- **STUDY MATERIAL**
=== Section Start ===

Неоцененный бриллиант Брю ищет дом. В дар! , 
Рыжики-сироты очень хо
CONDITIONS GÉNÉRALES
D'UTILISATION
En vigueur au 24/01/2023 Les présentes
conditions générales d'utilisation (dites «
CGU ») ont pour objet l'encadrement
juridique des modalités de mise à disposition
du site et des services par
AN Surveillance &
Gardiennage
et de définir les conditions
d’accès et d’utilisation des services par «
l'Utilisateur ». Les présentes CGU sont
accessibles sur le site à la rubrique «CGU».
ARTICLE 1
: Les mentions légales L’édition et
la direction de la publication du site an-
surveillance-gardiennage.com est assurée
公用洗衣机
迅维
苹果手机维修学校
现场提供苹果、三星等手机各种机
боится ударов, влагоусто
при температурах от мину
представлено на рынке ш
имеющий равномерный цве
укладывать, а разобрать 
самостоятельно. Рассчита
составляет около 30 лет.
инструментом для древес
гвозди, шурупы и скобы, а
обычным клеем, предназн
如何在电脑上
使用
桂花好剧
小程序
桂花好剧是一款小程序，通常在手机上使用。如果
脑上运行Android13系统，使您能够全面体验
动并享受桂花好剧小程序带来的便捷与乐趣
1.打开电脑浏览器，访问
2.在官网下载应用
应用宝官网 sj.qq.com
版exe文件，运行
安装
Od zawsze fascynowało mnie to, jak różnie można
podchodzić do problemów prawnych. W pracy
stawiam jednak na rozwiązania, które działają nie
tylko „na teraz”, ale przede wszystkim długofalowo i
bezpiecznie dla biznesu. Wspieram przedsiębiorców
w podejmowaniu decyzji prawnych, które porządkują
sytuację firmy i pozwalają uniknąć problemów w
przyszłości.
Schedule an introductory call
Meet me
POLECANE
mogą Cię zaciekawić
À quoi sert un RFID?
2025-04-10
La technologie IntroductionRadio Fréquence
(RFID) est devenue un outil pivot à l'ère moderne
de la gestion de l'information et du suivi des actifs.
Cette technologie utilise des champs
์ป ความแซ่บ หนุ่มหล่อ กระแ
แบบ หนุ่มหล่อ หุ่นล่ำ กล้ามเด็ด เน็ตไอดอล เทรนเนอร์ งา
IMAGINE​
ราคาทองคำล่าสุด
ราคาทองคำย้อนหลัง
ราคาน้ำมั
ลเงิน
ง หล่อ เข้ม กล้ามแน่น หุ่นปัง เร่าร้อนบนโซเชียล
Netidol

=== Section End ===

- **PROBLEM REQUIREMENTS**
Copy out, exactly and alone, the lines of the entries above between the ones holding "脑上运行Android13系统，使您能够全面体验" and "ความแซ่บ หนุ่มหล่อ กระแ", inclusive.

- **ANSWER SPACE**
脑上运行Android13系统，使您能够全面体验
动并享受桂花好剧小程序带来的便捷与乐趣
1.打开电脑浏览器，访问
2.在官网下载应用
应用宝官网 sj.qq.com
版exe文件，运行
安装
Od zawsze fascynowało mnie to, jak różnie można
podchodzić do problemów prawnych. W pracy
stawiam jednak na rozwiązania, które działają nie
tylko „na teraz”, ale przede wszystkim długofalowo i
bezpiecznie dla biznesu. Wspieram przedsiębiorców
w podejmowaniu decyzji prawnych, które porządkują
sytuację firmy i pozwalają uniknąć problemów w
przyszłości.
Schedule an introductory call
Meet me
POLECANE
mogą Cię zaciekawić
À quoi sert un RFID?
2025-04-10
La technologie IntroductionRadio Fréquence
(RFID) est devenue un outil pivot à l'ère moderne
de la gestion de l'information et du suivi des actifs.
Cette technologie utilise des champs
์ป ความแซ่บ หนุ่มหล่อ กระแ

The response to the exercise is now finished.